Supplied records

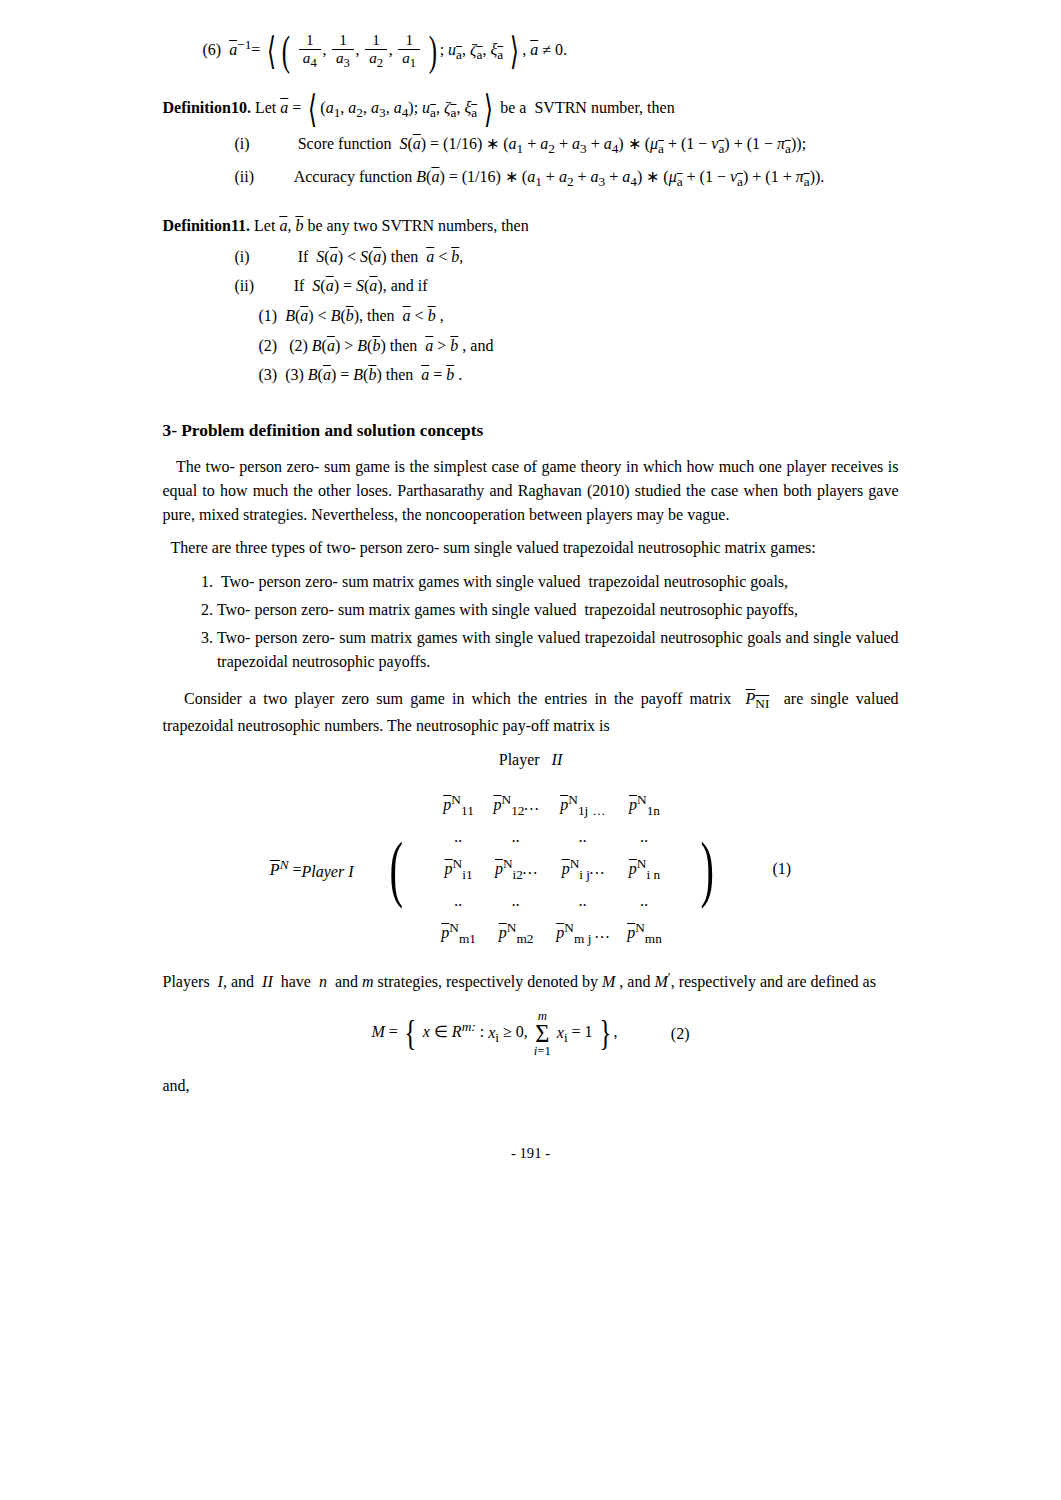(6) a−1= ⟨( 1 a4, 1 a3, 1 a2, 1 a1 ); ua, ζa, ξa ⟩, a ≠ 0.
Definition10. Let a = ⟨(a1, a2, a3, a4); ua, ζa, ξa ⟩ be a SVTRN number, then
(i) Score function S(a) = (1/16) ∗ (a1 + a2 + a3 + a4) ∗ (μa + (1 − va) + (1 − πa));
(ii) Accuracy function B(a) = (1/16) ∗ (a1 + a2 + a3 + a4) ∗ (μa + (1 − va) + (1 + πa)).
Definition11. Let a, b be any two SVTRN numbers, then
(i) If S(a) < S(a) then a < b,
(ii) If S(a) = S(a), and if
(1) B(a) < B(b), then a < b ,
(2) (2) B(a) > B(b) then a > b , and
(3) (3) B(a) = B(b) then a = b .
3- Problem definition and solution concepts
The two- person zero- sum game is the simplest case of game theory in which how much one player receives is equal to how much the other loses. Parthasarathy and Raghavan (2010) studied the case when both players gave pure, mixed strategies. Nevertheless, the noncooperation between players may be vague.
There are three types of two- person zero- sum single valued trapezoidal neutrosophic matrix games:
Two- person zero- sum matrix games with single valued trapezoidal neutrosophic goals,
Two- person zero- sum matrix games with single valued trapezoidal neutrosophic payoffs,
Two- person zero- sum matrix games with single valued trapezoidal neutrosophic goals and single valued trapezoidal neutrosophic payoffs.
Consider a two player zero sum game in which the entries in the payoff matrix PNI are single valued trapezoidal neutrosophic numbers. The neutrosophic pay-off matrix is
Player II
PN =Player I (
| p N 11 | p N 12 … | p N 1j … | p N 1n |
| .. | .. | .. | .. |
| p N i1 | p N i2 … | p N i j … | p N i n |
| .. | .. | .. | .. |
| p N m1 | p N m2 | p N m j … | p N mn |
) (1)
Players I, and II have n and m strategies, respectively denoted by M , and M′, respectively and are defined as
M = { x ∈ Rm: : xi ≥ 0, mΣi=1 xi = 1 }, (2)
and,
- 191 -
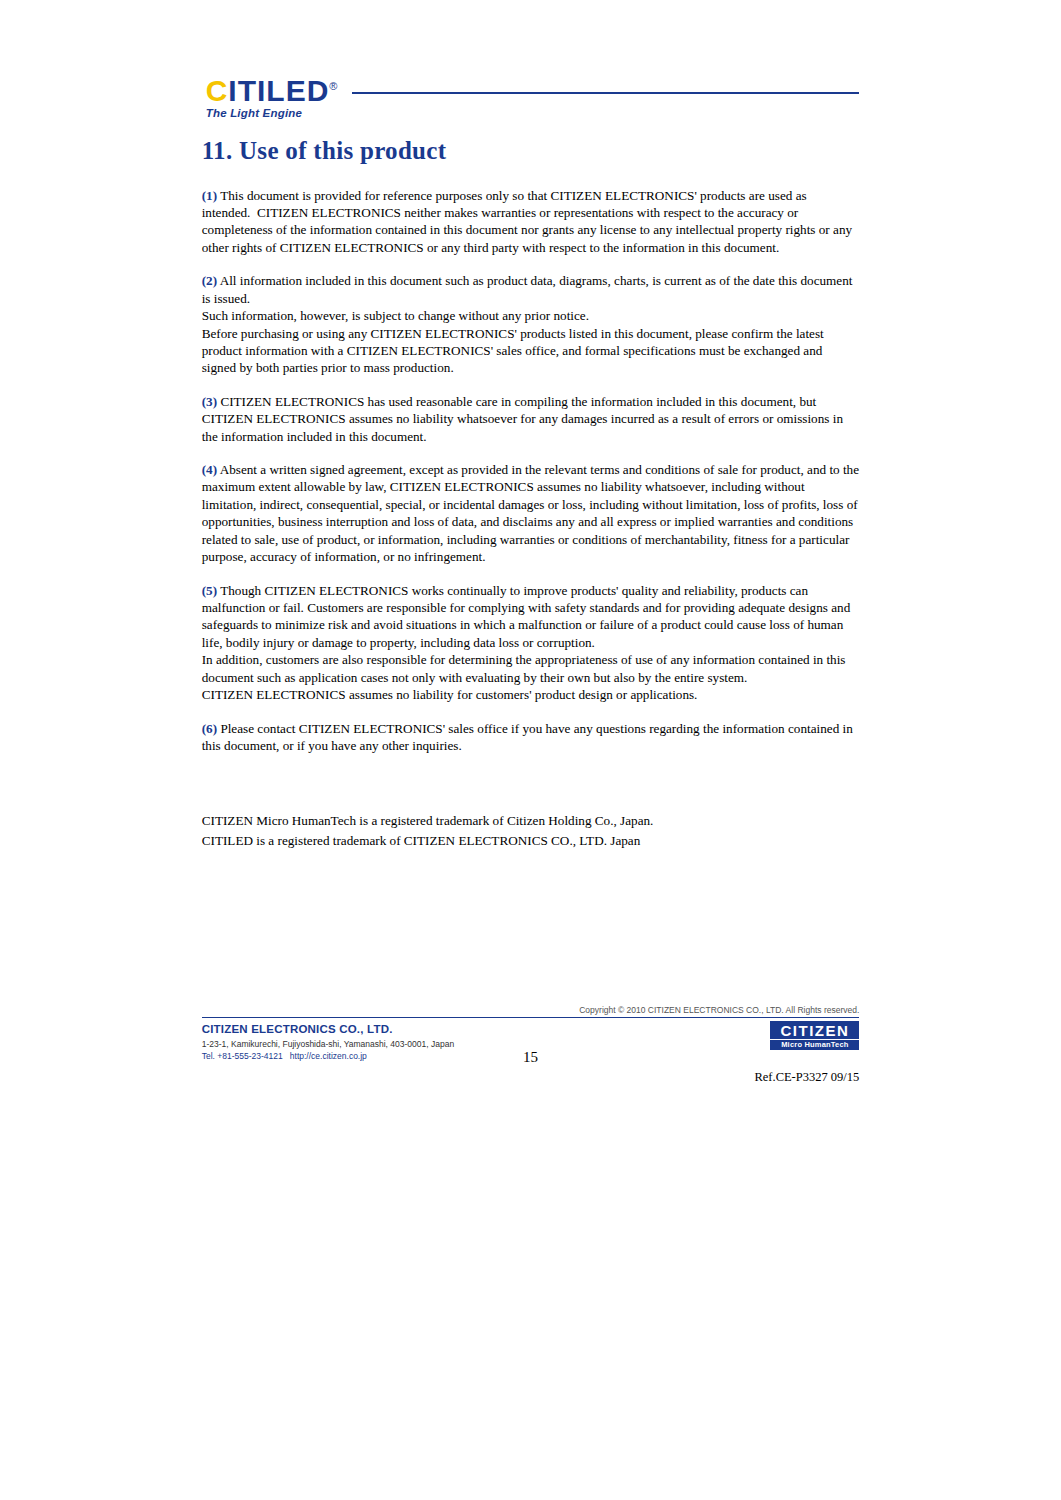CITILED®
The Light Engine
11. Use of this product
(1) This document is provided for reference purposes only so that CITIZEN ELECTRONICS' products are used as intended. CITIZEN ELECTRONICS neither makes warranties or representations with respect to the accuracy or completeness of the information contained in this document nor grants any license to any intellectual property rights or any other rights of CITIZEN ELECTRONICS or any third party with respect to the information in this document.
(2) All information included in this document such as product data, diagrams, charts, is current as of the date this document is issued.
Such information, however, is subject to change without any prior notice.
Before purchasing or using any CITIZEN ELECTRONICS' products listed in this document, please confirm the latest product information with a CITIZEN ELECTRONICS' sales office, and formal specifications must be exchanged and signed by both parties prior to mass production.
(3) CITIZEN ELECTRONICS has used reasonable care in compiling the information included in this document, but CITIZEN ELECTRONICS assumes no liability whatsoever for any damages incurred as a result of errors or omissions in the information included in this document.
(4) Absent a written signed agreement, except as provided in the relevant terms and conditions of sale for product, and to the maximum extent allowable by law, CITIZEN ELECTRONICS assumes no liability whatsoever, including without limitation, indirect, consequential, special, or incidental damages or loss, including without limitation, loss of profits, loss of opportunities, business interruption and loss of data, and disclaims any and all express or implied warranties and conditions related to sale, use of product, or information, including warranties or conditions of merchantability, fitness for a particular purpose, accuracy of information, or no infringement.
(5) Though CITIZEN ELECTRONICS works continually to improve products' quality and reliability, products can malfunction or fail. Customers are responsible for complying with safety standards and for providing adequate designs and safeguards to minimize risk and avoid situations in which a malfunction or failure of a product could cause loss of human life, bodily injury or damage to property, including data loss or corruption.
In addition, customers are also responsible for determining the appropriateness of use of any information contained in this document such as application cases not only with evaluating by their own but also by the entire system.
CITIZEN ELECTRONICS assumes no liability for customers' product design or applications.
(6) Please contact CITIZEN ELECTRONICS' sales office if you have any questions regarding the information contained in this document, or if you have any other inquiries.
CITIZEN Micro HumanTech is a registered trademark of Citizen Holding Co., Japan.
CITILED is a registered trademark of CITIZEN ELECTRONICS CO., LTD. Japan
Copyright © 2010 CITIZEN ELECTRONICS CO., LTD. All Rights reserved.
CITIZEN ELECTRONICS CO., LTD.
1-23-1, Kamikurechi, Fujiyoshida-shi, Yamanashi, 403-0001, Japan
Tel. +81-555-23-4121 http://ce.citizen.co.jp
CITIZEN Micro HumanTech
15
Ref.CE-P3327 09/15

Your goal
Show all lines above holding the word "prior".

Problem solution
Such information, however, is subject to change without any prior notice.
Before purchasing or using any CITIZEN ELECTRONICS' products listed in this document, please confirm the latest product information with a CITIZEN ELECTRONICS' sales office, and formal specifications must be exchanged and signed by both parties prior to mass production.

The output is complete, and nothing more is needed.